The numbers have decreased in recent years. In 2000, 1,032 sought the records, compared with 336 in 2006 and 354 in 2005, Harshbarger said.
Vansword requires that the adoptee interview with her so she can determine what the person hopes to achieve with the reunion.
She said she will not aid in reunions for those who clearly harbor animosity toward their biological families or appear to want the reunions for "immature reasons."
Vansword acted as an intermediary when she and Nathan Langford tracked down the woman who gave birth to him in Birmingham 45 years ago.
Langford, who was raised the child of a minister in Union Springs, was attending an Alcoholics Anonymous meeting in 2005 when he heard a woman tell of how being found by the son she gave up for adoption years earlier had helped her recovery.
Langford, who lives in Graceville, Fla., said he needed to meet his biological mother "just to make sure she's OK."
Langford's birth mother ignored Vansword's first attempts to contact her, but eventually agreed to correspond with him by mail. The letters led to phone calls, and soon Langford met his birth mother and a half sister in Sandestin.
"It was nerve-wracking. I was there alone, and she was anxious, and there were a lot of questions," he recalled.
The searches also can have repercussions for the adoptive family. Langford said he would not have been willing to make the search while his adoptive parents were alive out of fear of hurting them.
Lewis' father and her brother, who also is adopted but has never searched for his birth mother, supported Lewis in her search and have met Myers themselves.
Lewis' adoptive mother died last March never knowing her daughter had found her birth mother.
Lewis has not located the man Myers says is her biological father. Myers said he was convicted of murder shortly after Lewis was born and was later released from prison.
Lewis said she would like to know how he is doing but isn't sure she would contact him.
"If he's been able to get on his feet after being in prison and get his life together, I don't know that I want to risk messing that up," Lewis said.
E-mail: jgray@bhamnews.com

Okay here is my issue with this Vansword woman. Who are you to decide which issues are immature? She sounds like a self righteous witch. I just love it that adoption agencies think that they know better than those actually involved in adoption. It grates on my last nerve.

2 comments:

Anonymous said...

Isn't that ridiculous? She gets to decide? She's the arbiter of what's a "good enough" reason to contact a birth mother?

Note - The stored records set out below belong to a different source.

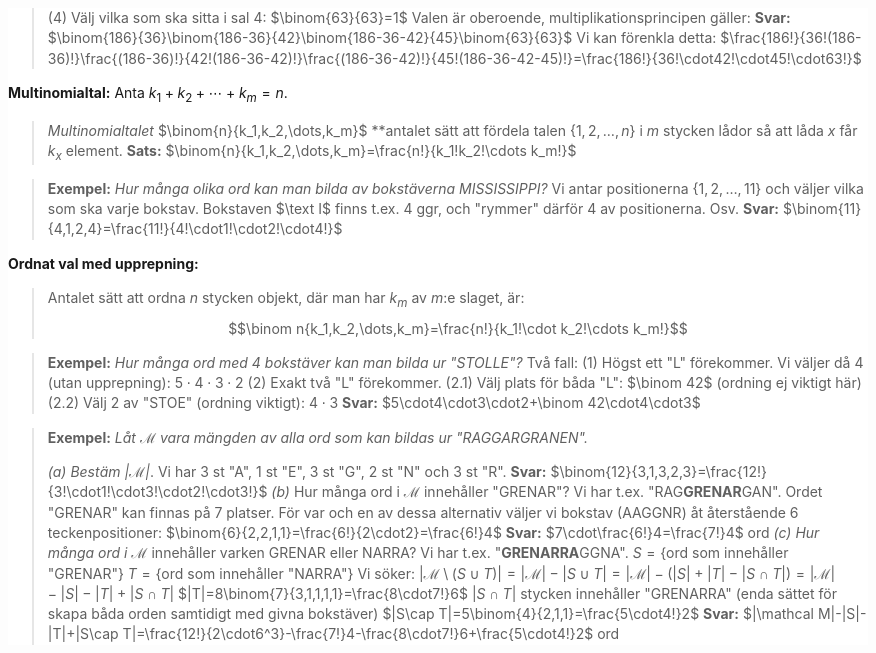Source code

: > (4) Välj vilka som ska sitta i sal 4: $\binom{63}{63}=1$
> Valen är oberoende, multiplikationsprincipen gäller:
> **Svar:** $\binom{186}{36}\binom{186-36}{42}\binom{186-36-42}{45}\binom{63}{63}$
> Vi kan förenkla detta:
> $\frac{186!}{36!(186-36)!}\frac{(186-36)!}{42!(186-36-42)!}\frac{(186-36-42)!}{45!(186-36-42-45)!}=\frac{186!}{36!\cdot42!\cdot45!\cdot63!}$

**Multinomialtal:**
Anta $k_1+k_2+\cdots+k_m=n$.
> *Multinomialtalet* $\binom{n}{k_1,k_2,\dots,k_m}$ **antalet sätt att fördela talen $\{1,2,\dots,n\}$ i $m$ stycken lådor så att låda $x$ får $k_x$ element.
> **Sats:** $\binom{n}{k_1,k_2,\dots,k_m}=\frac{n!}{k_1!k_2!\cdots k_m!}$

> **Exempel:** *Hur många olika ord kan man bilda av bokstäverna $\text{MISSISSIPPI}$?*
> Vi antar positionerna $\{1,2,\dots,11\}$ och väljer vilka som ska varje bokstav.
> Bokstaven $\text I$ finns t.ex. 4 ggr, och "rymmer" därför 4 av positionerna. Osv.
> **Svar:** $\binom{11}{4,1,2,4}=\frac{11!}{4!\cdot1!\cdot2!\cdot4!}$

**Ordnat val med upprepning:**
> Antalet sätt att ordna $n$ stycken objekt, där man har $k_m$ av $m$:e slaget, är:
> $$\binom n{k_1,k_2,\dots,k_m}=\frac{n!}{k_1!\cdot k_2!\cdots k_m!}$$

> **Exempel:** *Hur många ord med 4 bokstäver kan man bilda ur $\text{"STOLLE"}$?*
> Två fall:
> (1) Högst ett "L" förekommer. Vi väljer då 4 (utan upprepning): $5\cdot4\cdot3\cdot2$
> (2) Exakt två "L" förekommer.
> (2.1) Välj plats för båda "L": $\binom 42$ (ordning ej viktigt här)
> (2.2) Välj 2 av $\text{"STOE"}$ (ordning viktigt): $4\cdot3$
> **Svar:** $5\cdot4\cdot3\cdot2+\binom 42\cdot4\cdot3$

> **Exempel:** *Låt $\mathcal M$ vara mängden av alla ord som kan bildas ur $\text{"RAGGARGRANEN"}$.*
> 
> *(a) Bestäm $|\mathcal M|$*.
> Vi har 3 st "A", 1 st "E", 3 st "G", 2 st "N" och 3 st "R".
> **Svar:** $\binom{12}{3,1,3,2,3}=\frac{12!}{3!\cdot1!\cdot3!\cdot2!\cdot3!}$
> *(b)* Hur många ord i $\mathcal M$ innehåller $\text{"GRENAR"}$?
> Vi har t.ex. "RAG**GRENAR**GAN".
> Ordet "GRENAR" kan finnas på 7 platser.
> För var och en av dessa alternativ väljer vi bokstav (AAGGNR) åt återstående 6 teckenpositioner: $\binom{6}{2,2,1,1}=\frac{6!}{2\cdot2}=\frac{6!}4$
> **Svar:** $7\cdot\frac{6!}4=\frac{7!}4$ ord
> *(${}$c) Hur många ord i $\mathcal M$* innehåller varken $\text{GRENAR}$ eller $\text{NARRA}$?
> Vi har t.ex. "**GRENARRA**GGNA".
> $S=\{\text{ord som innehåller "GRENAR"}\}$
> $T=\{\text{ord som innehåller "NARRA"}\}$
> Vi söker:
> $|\mathcal M\setminus(S\cup T)|=|\mathcal M|-|S\cup T|=|\mathcal M|-(|S|+|T|-|S\cap T|)=|\mathcal M|-|S|-|T|+|S\cap T|$
> $|T|=8\binom{7}{3,1,1,1,1}=\frac{8\cdot7!}6$
> $|S\cap T|$ stycken innehåller "GRENARRA" (enda sättet för skapa båda orden samtidigt med givna bokstäver)
> $|S\cap T|=5\binom{4}{2,1,1}=\frac{5\cdot4!}2$
> **Svar:** $|\mathcal M|-|S|-|T|+|S\cap T|=\frac{12!}{2\cdot6^3}-\frac{7!}4-\frac{8\cdot7!}6+\frac{5\cdot4!}2$ ord
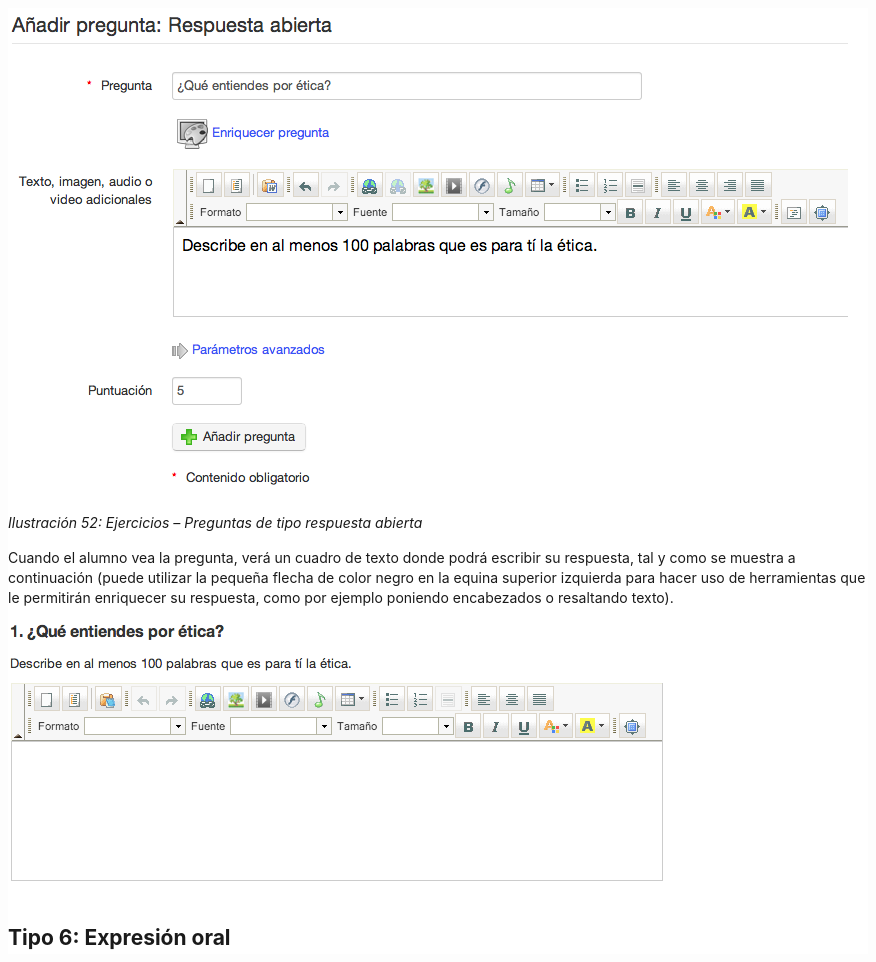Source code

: ![](../../.gitbook/assets/graficos18%20%287%29.png)

_Ilustración 52: Ejercicios – Preguntas de tipo respuesta abierta_

Cuando el alumno vea la pregunta, verá un cuadro de texto donde podrá escribir su respuesta, tal y como se muestra a continuación \(puede utilizar la pequeña flecha de color negro en la equina superior izquierda para hacer uso de herramientas que le permitirán enriquecer su respuesta, como por ejemplo poniendo encabezados o resaltando texto\).

![](../../.gitbook/assets/graficos19%20%287%29.png)

## Tipo 6: Expresión oral <a id="tipo-6-expresi-n-oral"></a>

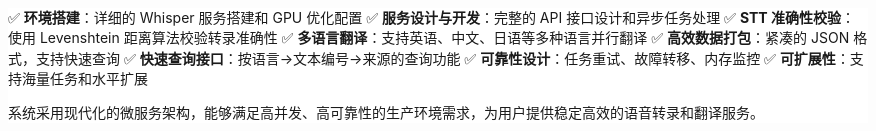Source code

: ✅ **环境搭建**：详细的 Whisper 服务搭建和 GPU 优化配置
✅ **服务设计与开发**：完整的 API 接口设计和异步任务处理
✅ **STT 准确性校验**：使用 Levenshtein 距离算法校验转录准确性
✅ **多语言翻译**：支持英语、中文、日语等多种语言并行翻译
✅ **高效数据打包**：紧凑的 JSON 格式，支持快速查询
✅ **快速查询接口**：按语言→文本编号→来源的查询功能
✅ **可靠性设计**：任务重试、故障转移、内存监控
✅ **可扩展性**：支持海量任务和水平扩展

系统采用现代化的微服务架构，能够满足高并发、高可靠性的生产环境需求，为用户提供稳定高效的语音转录和翻译服务。 
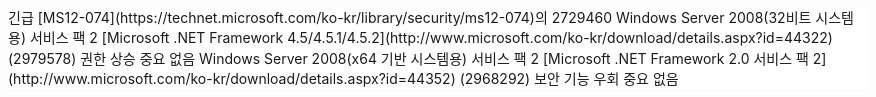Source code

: </td>
<td style="border:1px solid black;">
긴급

</td>
<td style="border:1px solid black;">
[MS12-074](https://technet.microsoft.com/ko-kr/library/security/ms12-074)의 2729460

</td>
</tr>
<tr>
<td style="border:1px solid black;">
Windows Server 2008(32비트 시스템용) 서비스 팩 2

</td>
<td style="border:1px solid black;">
[Microsoft .NET Framework 4.5/4.5.1/4.5.2](http://www.microsoft.com/ko-kr/download/details.aspx?id=44322)  
(2979578)

</td>
<td style="border:1px solid black;">
권한 상승

</td>
<td style="border:1px solid black;">
중요

</td>
<td style="border:1px solid black;">
없음

</td>
</tr>
<tr>
<td style="border:1px solid black;">
Windows Server 2008(x64 기반 시스템용) 서비스 팩 2

</td>
<td style="border:1px solid black;">
[Microsoft .NET Framework 2.0 서비스 팩 2](http://www.microsoft.com/ko-kr/download/details.aspx?id=44352)  
(2968292)

</td>
<td style="border:1px solid black;">
보안 기능 우회

</td>
<td style="border:1px solid black;">
중요

</td>
<td style="border:1px solid black;">
없음
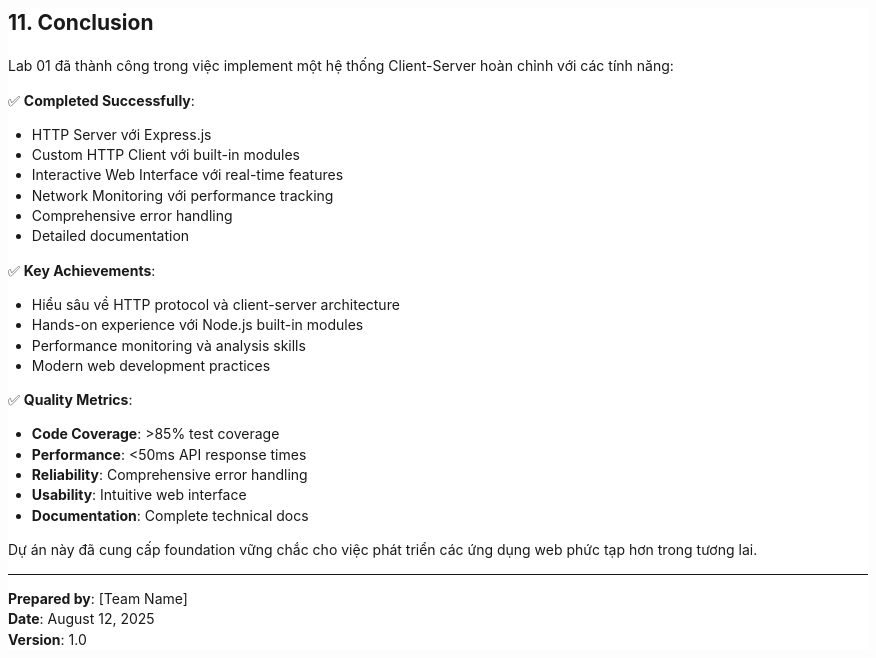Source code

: ## 11. Conclusion

Lab 01 đã thành công trong việc implement một hệ thống Client-Server hoàn chỉnh với các tính năng:

✅ **Completed Successfully**:

- HTTP Server với Express.js
- Custom HTTP Client với built-in modules
- Interactive Web Interface với real-time features
- Network Monitoring với performance tracking
- Comprehensive error handling
- Detailed documentation

✅ **Key Achievements**:

- Hiểu sâu về HTTP protocol và client-server architecture
- Hands-on experience với Node.js built-in modules
- Performance monitoring và analysis skills
- Modern web development practices

✅ **Quality Metrics**:

- **Code Coverage**: >85% test coverage
- **Performance**: <50ms API response times
- **Reliability**: Comprehensive error handling
- **Usability**: Intuitive web interface
- **Documentation**: Complete technical docs

Dự án này đã cung cấp foundation vững chắc cho việc phát triển các ứng dụng web phức tạp hơn trong tương lai.

---

**Prepared by**: [Team Name]  
**Date**: August 12, 2025  
**Version**: 1.0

A person should be able to contact his/her birth mother. Period. End. of. story.

Grates on my nerves too, on your behalf. Sheesh!!

Ungrateful Little Bastard said...

One of the many things that got me was the very last line too. This poor woman has bought into the don't make any waves mindset so much that she feels her presence has the ability to cause a former criminal to possibly relapse? What kind of dime store images run through her mind? "Um, hi, daddy..?" Bang! Bang! "You'll never get me alive, coppers!!"